= Problem details =
Reproduce the lines of the data from the first line up to and including the line with "Add to cart".

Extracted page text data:
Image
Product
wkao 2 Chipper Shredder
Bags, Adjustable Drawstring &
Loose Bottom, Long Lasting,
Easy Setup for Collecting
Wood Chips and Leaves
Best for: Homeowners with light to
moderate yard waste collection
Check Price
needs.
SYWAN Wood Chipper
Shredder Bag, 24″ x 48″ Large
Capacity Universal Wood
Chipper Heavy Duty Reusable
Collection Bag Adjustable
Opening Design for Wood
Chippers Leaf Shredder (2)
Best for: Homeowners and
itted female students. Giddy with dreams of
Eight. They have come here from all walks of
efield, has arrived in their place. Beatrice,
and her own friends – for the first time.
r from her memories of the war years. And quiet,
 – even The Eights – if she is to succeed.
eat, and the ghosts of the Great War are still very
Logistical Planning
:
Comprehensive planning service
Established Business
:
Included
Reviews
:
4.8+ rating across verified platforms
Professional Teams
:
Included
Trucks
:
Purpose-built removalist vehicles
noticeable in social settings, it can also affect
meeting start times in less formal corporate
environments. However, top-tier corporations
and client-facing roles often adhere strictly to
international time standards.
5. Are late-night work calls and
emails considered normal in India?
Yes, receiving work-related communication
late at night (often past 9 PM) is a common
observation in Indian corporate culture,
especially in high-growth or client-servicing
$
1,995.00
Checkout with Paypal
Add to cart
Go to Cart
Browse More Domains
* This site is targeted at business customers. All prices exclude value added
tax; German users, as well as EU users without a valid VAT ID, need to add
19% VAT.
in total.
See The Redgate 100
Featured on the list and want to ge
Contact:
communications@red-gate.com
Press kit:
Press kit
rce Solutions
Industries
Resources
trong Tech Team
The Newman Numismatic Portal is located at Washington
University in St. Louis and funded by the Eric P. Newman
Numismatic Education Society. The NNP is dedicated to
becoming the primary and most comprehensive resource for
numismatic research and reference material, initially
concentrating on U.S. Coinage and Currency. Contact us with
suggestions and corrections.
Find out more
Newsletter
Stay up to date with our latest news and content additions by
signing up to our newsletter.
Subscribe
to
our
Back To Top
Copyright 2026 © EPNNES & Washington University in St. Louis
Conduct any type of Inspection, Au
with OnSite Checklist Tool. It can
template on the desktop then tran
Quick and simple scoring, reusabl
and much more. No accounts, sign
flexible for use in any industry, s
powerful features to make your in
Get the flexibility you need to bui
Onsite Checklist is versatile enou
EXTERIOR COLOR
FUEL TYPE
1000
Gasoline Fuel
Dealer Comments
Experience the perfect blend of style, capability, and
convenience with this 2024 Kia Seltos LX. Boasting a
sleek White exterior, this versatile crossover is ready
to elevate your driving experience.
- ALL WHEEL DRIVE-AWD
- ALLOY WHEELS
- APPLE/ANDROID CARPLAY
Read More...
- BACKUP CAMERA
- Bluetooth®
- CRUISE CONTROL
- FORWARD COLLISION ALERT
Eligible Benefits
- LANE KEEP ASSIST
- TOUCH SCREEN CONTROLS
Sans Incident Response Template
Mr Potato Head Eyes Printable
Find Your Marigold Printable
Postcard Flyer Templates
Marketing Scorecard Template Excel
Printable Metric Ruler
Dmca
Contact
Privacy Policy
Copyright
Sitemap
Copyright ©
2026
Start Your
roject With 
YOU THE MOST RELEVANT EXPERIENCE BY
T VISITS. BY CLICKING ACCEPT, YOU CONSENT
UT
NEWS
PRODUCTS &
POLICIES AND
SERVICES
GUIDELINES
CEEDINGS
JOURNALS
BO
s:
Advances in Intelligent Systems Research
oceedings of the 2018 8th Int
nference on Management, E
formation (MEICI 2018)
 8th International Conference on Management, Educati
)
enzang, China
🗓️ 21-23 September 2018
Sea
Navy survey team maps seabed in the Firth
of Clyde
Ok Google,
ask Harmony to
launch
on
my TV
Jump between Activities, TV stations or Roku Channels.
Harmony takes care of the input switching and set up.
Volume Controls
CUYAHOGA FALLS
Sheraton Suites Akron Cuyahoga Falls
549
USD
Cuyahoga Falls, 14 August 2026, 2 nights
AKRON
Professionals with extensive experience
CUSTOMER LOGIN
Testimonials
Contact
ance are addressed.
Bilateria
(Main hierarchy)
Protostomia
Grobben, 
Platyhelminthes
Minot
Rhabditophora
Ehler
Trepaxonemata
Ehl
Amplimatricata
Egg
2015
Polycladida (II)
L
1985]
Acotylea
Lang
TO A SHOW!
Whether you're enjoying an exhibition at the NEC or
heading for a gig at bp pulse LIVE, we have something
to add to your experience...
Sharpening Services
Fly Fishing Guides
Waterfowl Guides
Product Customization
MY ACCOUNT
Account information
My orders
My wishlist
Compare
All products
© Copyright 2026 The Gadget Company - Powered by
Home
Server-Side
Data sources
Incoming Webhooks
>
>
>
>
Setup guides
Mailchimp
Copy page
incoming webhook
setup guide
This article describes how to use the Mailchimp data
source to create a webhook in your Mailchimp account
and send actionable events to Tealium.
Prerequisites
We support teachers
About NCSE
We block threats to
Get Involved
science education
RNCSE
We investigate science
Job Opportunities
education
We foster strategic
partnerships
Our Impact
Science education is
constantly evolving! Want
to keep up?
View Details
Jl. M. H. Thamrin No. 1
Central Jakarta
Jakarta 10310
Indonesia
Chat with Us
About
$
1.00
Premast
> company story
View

= Completed task =
Image
Product
wkao 2 Chipper Shredder
Bags, Adjustable Drawstring &
Loose Bottom, Long Lasting,
Easy Setup for Collecting
Wood Chips and Leaves
Best for: Homeowners with light to
moderate yard waste collection
Check Price
needs.
SYWAN Wood Chipper
Shredder Bag, 24″ x 48″ Large
Capacity Universal Wood
Chipper Heavy Duty Reusable
Collection Bag Adjustable
Opening Design for Wood
Chippers Leaf Shredder (2)
Best for: Homeowners and
itted female students. Giddy with dreams of
Eight. They have come here from all walks of
efield, has arrived in their place. Beatrice,
and her own friends – for the first time.
r from her memories of the war years. And quiet,
 – even The Eights – if she is to succeed.
eat, and the ghosts of the Great War are still very
Logistical Planning
:
Comprehensive planning service
Established Business
:
Included
Reviews
:
4.8+ rating across verified platforms
Professional Teams
:
Included
Trucks
:
Purpose-built removalist vehicles
noticeable in social settings, it can also affect
meeting start times in less formal corporate
environments. However, top-tier corporations
and client-facing roles often adhere strictly to
international time standards.
5. Are late-night work calls and
emails considered normal in India?
Yes, receiving work-related communication
late at night (often past 9 PM) is a common
observation in Indian corporate culture,
especially in high-growth or client-servicing
$
1,995.00
Checkout with Paypal
Add to cart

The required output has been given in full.